■ **SET OF TASKS**:
A) Revise the essay on Skim from "How the Tamakis’" up to and including "Tamaki: 2008’s Skim.", replacing "Skim" with "Drift".
B) In the essay on Skim, in which column did the writer discuss Laura Dean Keeps Breaking Up With Me?
C) Pick up the essay on Skim and continue it from where it stops.

How the Tamakis’ Skim helped set the stage for a YA comics boom
I didn’t have queer comics growing up. There were comics by queer creators with queer content, but they weren’t easily available and they didn’t address the issues I faced as a closeted gay teenager at the turn of the new millennium. 20 years later, the comics industry has undergone a drastic transformation. YA and middle-grade graphic novels have blown up in popularity, and they enthusiastically explore the experiences of young queer characters. I wrote about this trend last year in my Big Issues column on First Second’s Laura Dean Keeps Breaking Up With Me, an astounding adolescent drama that moves beyond coming out to look at queer love on a deeper level, and the lingering power of Laura Dean left me hungry to revisit a landmark work by its writer, Mariko Tamaki: 2008’s Skim.

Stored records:
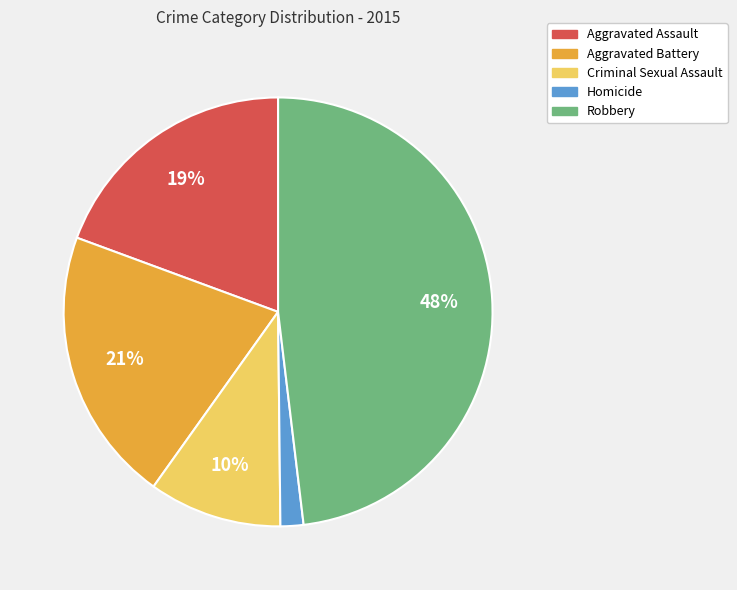

To the nearest percent, what is the difference between the largest and smallest slice percentages?

46%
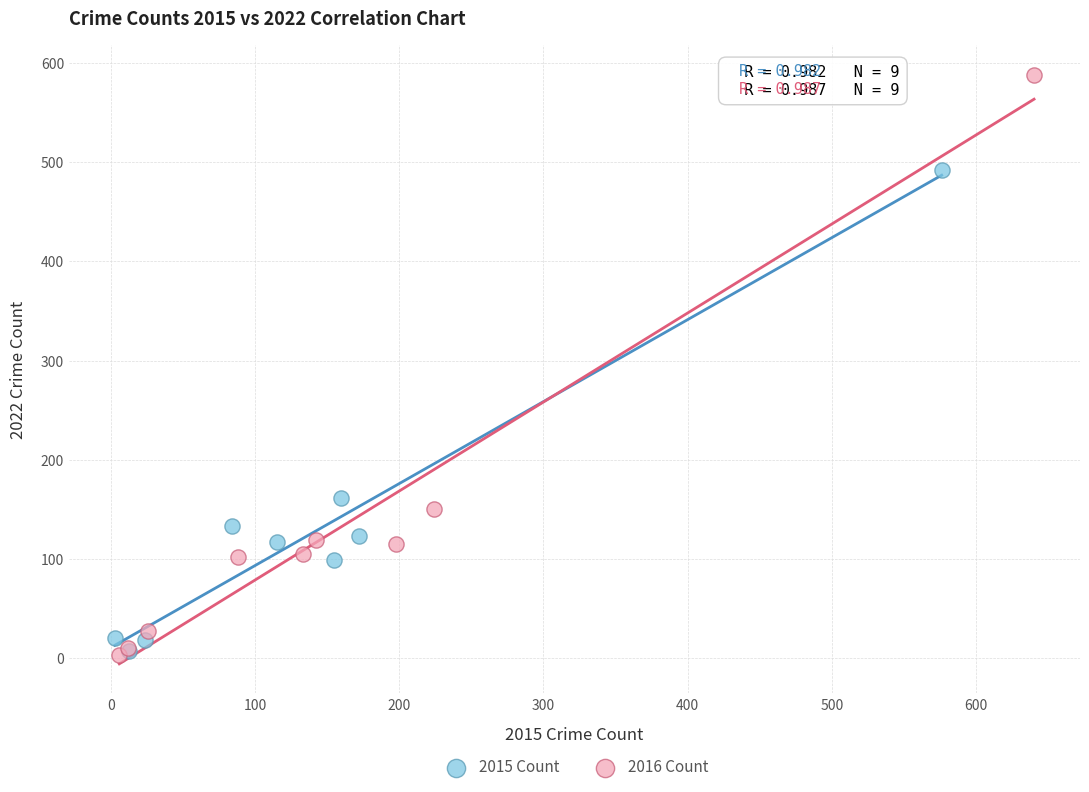

Which series contains the highest Y value?

2016 Count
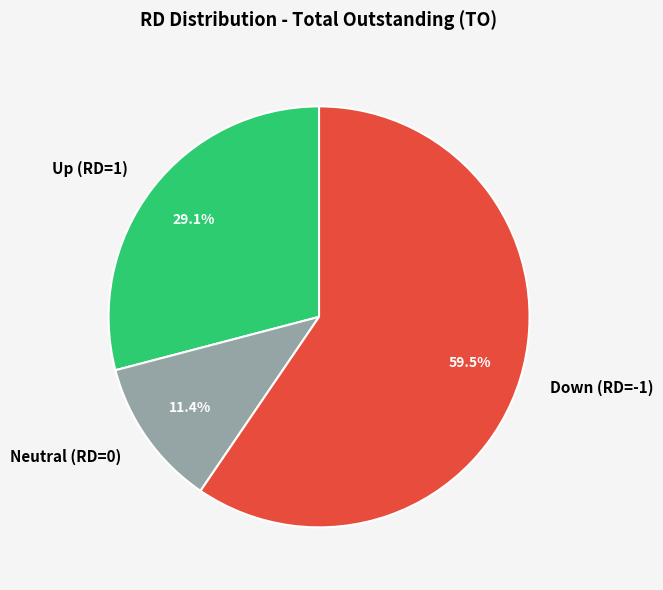

Which slice represents more than half of the pie?

Down (RD=-1)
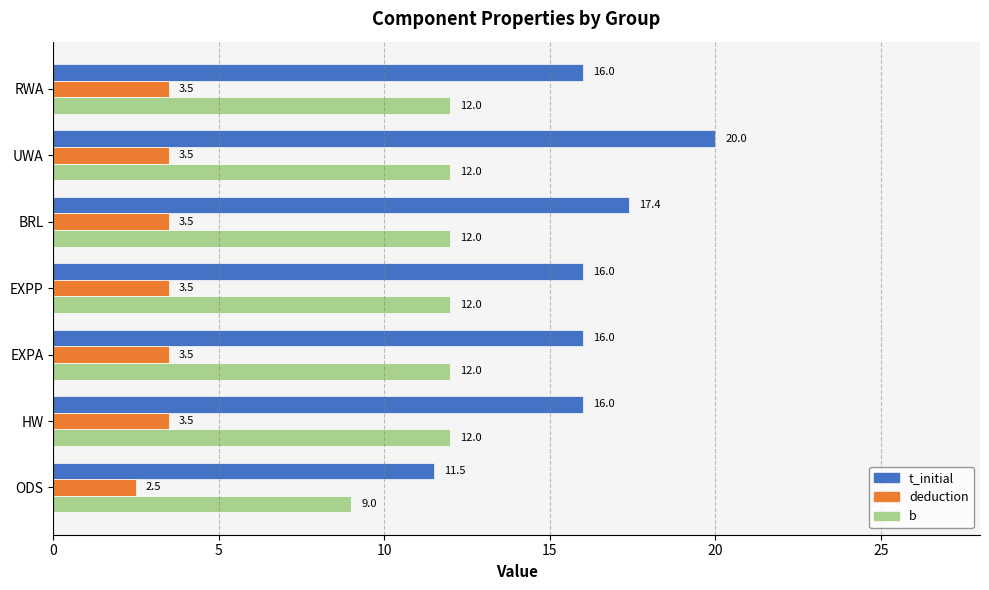

Which series has the largest range (max minus min)?

t_initial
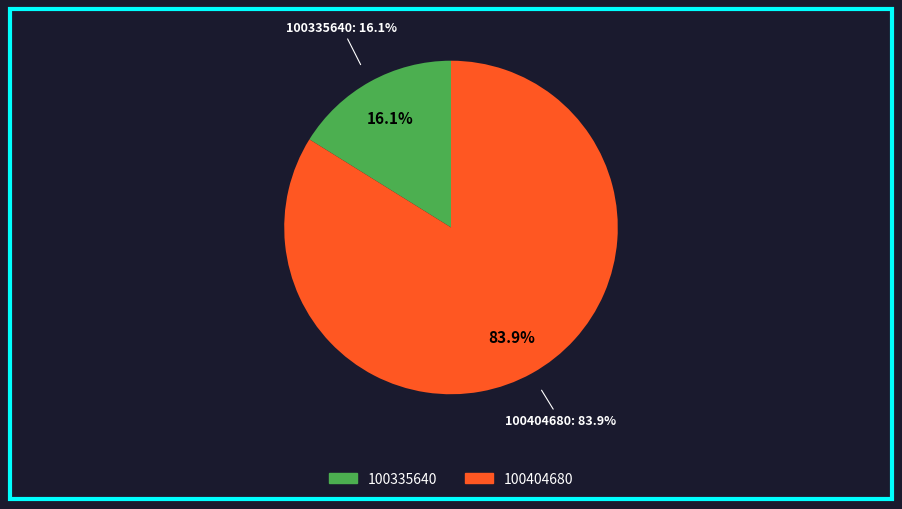

How many segments does this pie chart have?

2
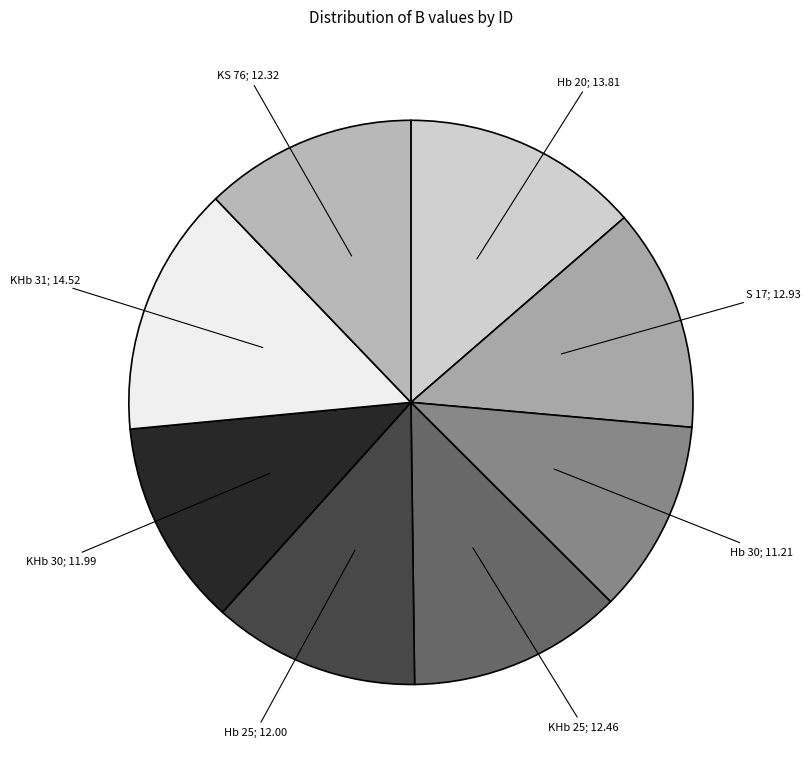

How many slices are in this pie chart?

8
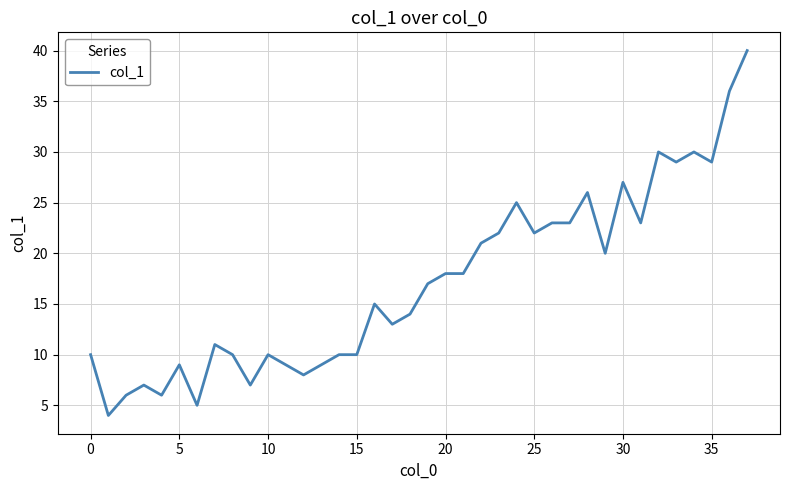

What is the greatest value displayed?

40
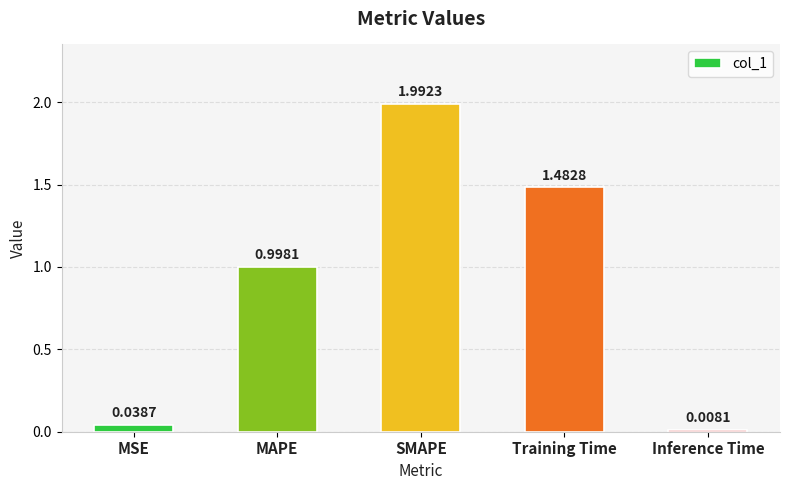

The chart shows a value of 2.8 at SMAPE. True or false?

False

■ **ANSWERS**:
A)
How the Tamakis’ Drift helped set the stage for a YA comics boom
I didn’t have queer comics growing up. There were comics by queer creators with queer content, but they weren’t easily available and they didn’t address the issues I faced as a closeted gay teenager at the turn of the new millennium. 20 years later, the comics industry has undergone a drastic transformation. YA and middle-grade graphic novels have blown up in popularity, and they enthusiastically explore the experiences of young queer characters. I wrote about this trend last year in my Big Issues column on First Second’s Laura Dean Keeps Breaking Up With Me, an astounding adolescent drama that moves beyond coming out to look at queer love on a deeper level, and the lingering power of Laura Dean left me hungry to revisit a landmark work by its writer, Mariko Tamaki: 2008’s Drift.

B) The Big Issues column.

C)
Featuring art by Mariko’s cousin, Jillian Tamaki, Skim details a few revelatory months in the life of Kimberly Keiko Cameron, nicknamed Skim because she’s overweight. The year is 1993 and Skim is really into wicca and her art teacher, Ms. Archer, a bohemian goddess with freckles and curly red hair who teaches Shakespeare in flowing floral skirts and hoop earrings. Skim’s quiet, sullen demeanor puts her on the radar of the popular girls who have made student body mental health their mission after the suicide of one their friends’ maybe-closeted boyfriend, and while Skim isn’t suicidal, she’s dealing with acute depression stemming from her obsession for a woman she cannot have.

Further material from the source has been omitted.